● YOUR GOAL
Reproduce word for word the passage of the Titan submersible article below that begins with the words containing "OceanGate CEO Stockton" and ends with "of these expeditions'.".
[[ EXTRACT TO READ open ]]
The co-founder of the exploration company involved in the Titan submersible implosion is vowing to continue with dangerous deep-sea exploration a year-on from the disaster that horrified the world.  

The other OceanGate Expeditions co-foudners, CEO Stockton Rush was aboard his company's mini submarine when it imploded last year while on its way to explore the wreck of the RMS Titanic. 

Tourists Hamish Harding, 58, Shahzada Dawood, 48, and his son Suleman Dawood, 19, French Navy pilot Paul-Henry Nargeolet and Rush, who was leading the mission, all died on the submersible after its implosion in the middle of the Atlantic on June 18, 2023.

But now, 12 months later, Guillermo Sohnlein, who co-founded OceanGate with Rush in 2009, has declared that he will continue to pursue new perilous deep-sea exploration projects. 

Speaking to The Sun, Sohnlein said that he and Rush had founded OceanGate as they were 'driven by this need to explore', and 'came across this world of human submersibles, using technology to take humans into an extreme environment here on Earth, basically going underwater into the deep pressure of the ocean.'

Guillermo Sohnlein, co-founder of OceanGate Expeditions, said he will continue with deep-sea exploration one year after the submersible tragedy that killed five, including his co-founder Richard Stockton Rush. 

But despite the Titan tragedy last year, he said his goals have not been dampened and instead, the disaster has inspired him to continue his efforts exploring deep oceans. 

'The exploration community is a little bit strange in that we go in knowing that there is going to be risks, we know there's going to be setbacks, and when setbacks do occur, instead of deterring...it seems to motivate explorers to continue forward and continue with their pursuit', he said. 

He added that tragedies, such as that of the Titan implosion last year, force explorers to 'reflect and have a reality check'. 

'But once you've done that, you're fully committed to continuing to go forward and that seems to be even more heightened in a perhaps macabre kind of way', he said. 

'It seems to be even more heightened when that setback leads to fatalities, because I think part of it is, the rest of the exploration community wants to make sure that the legacies of the people who lost their lives are honoured by continuing to go forward.'

Picture of OceanGate's Titan submersible which imploded last year on a voyage to the wreck of the Titanic

Debris from the Titan submersible, recovered from the ocean floor near the wreck of the Titanic, is unloaded from the ship Horizon Arctic at the Canadian Coast Guard pier in St. John's, Newfoundland, Wednesday, June 28, 2023

OceanGate CEO Stockton Rush (pictured) is said to have ignored warnings from leading deep sea exploration specialist Rob McCallum that he was potentially putting his clients at risk

'You don't want their lives to be lost in vain. You want to make sure that their sacrifice was worth whatever it was that they were trying to do.'

He continued to tell The Sun that although he left the deep-sea exploration company in 2013,  he hopes that 'within the next year or two or three, I'll be able to get back in the water and go forward with some of these expeditions'.

Sohnlein's comments come despite the fact the late Rush - a self-styled innovator, who bragged about 'breaking rules' - was heavily criticised for having disregarded safety standards. 

Although his maverick approach to innovation earned him comparisons with visionaries like Elon Musk, he had caused concern among his peers in the industry.

So, when the Titan imploded, colleagues and friends of the CEO said it as a tragedy they had been warning would happen for years, with some having begged Rush not to plough ahead.

But instead of heeding the warnings, Rush shrugged them off, even suggesting that to question the Titan's safety credentials was 'personally insulting' to him as he branded claims he was 'going to kill someone' as 'baseless'.

Sohnlein said that Rush still been alive, he would have been frustrated to know that OceanGate has suspended all operations.
[[ EXTRACT TO READ closed ]]
[[ RAW DATA open ]]
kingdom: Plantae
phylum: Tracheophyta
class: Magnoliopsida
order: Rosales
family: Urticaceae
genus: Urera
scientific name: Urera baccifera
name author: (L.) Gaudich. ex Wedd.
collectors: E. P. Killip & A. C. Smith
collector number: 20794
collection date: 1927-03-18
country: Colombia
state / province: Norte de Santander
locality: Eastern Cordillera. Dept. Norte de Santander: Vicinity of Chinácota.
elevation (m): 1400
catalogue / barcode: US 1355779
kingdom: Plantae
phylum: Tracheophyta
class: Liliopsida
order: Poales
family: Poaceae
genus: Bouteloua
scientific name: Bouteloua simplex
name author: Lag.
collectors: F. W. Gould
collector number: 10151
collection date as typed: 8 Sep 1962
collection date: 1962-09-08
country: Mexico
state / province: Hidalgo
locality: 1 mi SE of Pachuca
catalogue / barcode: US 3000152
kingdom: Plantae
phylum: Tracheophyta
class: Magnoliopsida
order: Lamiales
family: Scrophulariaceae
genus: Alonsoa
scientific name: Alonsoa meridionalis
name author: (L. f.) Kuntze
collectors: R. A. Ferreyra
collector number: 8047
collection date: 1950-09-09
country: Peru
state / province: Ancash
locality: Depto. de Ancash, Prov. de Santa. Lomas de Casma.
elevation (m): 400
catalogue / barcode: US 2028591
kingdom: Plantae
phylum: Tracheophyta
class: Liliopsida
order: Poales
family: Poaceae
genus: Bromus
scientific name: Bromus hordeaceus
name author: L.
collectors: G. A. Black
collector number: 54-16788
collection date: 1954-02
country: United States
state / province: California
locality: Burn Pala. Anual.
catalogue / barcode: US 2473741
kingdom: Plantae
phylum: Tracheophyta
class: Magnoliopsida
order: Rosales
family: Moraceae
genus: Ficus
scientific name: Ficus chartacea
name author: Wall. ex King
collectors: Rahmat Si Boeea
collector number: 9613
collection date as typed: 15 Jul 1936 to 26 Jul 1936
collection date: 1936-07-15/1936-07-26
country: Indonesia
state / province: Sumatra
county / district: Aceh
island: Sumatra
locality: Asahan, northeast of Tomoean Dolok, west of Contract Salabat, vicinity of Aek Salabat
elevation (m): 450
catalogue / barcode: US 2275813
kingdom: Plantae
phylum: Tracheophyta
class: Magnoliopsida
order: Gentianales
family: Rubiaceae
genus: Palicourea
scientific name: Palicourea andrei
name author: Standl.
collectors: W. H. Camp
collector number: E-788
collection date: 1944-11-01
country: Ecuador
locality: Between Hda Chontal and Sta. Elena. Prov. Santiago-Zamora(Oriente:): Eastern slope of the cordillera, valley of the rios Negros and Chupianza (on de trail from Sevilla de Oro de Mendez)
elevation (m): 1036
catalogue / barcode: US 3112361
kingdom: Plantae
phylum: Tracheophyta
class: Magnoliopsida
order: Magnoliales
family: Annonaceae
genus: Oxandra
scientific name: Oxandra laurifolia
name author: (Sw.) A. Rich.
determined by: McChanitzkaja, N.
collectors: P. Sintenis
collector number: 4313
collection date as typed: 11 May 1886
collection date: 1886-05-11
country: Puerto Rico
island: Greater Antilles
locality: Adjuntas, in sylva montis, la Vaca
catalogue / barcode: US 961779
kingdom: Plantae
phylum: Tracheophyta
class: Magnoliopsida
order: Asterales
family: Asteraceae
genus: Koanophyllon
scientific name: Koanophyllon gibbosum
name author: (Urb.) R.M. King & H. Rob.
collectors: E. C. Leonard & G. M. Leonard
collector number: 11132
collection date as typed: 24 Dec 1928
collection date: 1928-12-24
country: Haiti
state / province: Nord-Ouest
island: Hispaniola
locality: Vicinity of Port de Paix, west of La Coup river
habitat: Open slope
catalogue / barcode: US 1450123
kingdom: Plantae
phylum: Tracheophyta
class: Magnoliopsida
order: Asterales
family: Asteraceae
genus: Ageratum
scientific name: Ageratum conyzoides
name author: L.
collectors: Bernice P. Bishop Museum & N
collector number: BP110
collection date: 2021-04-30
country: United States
[[ RAW DATA closed ]]
● EXERCISE RESPONSE
OceanGate CEO Stockton Rush (pictured) is said to have ignored warnings from leading deep sea exploration specialist Rob McCallum that he was potentially putting his clients at risk

'You don't want their lives to be lost in vain. You want to make sure that their sacrifice was worth whatever it was that they were trying to do.'

He continued to tell The Sun that although he left the deep-sea exploration company in 2013,  he hopes that 'within the next year or two or three, I'll be able to get back in the water and go forward with some of these expeditions'.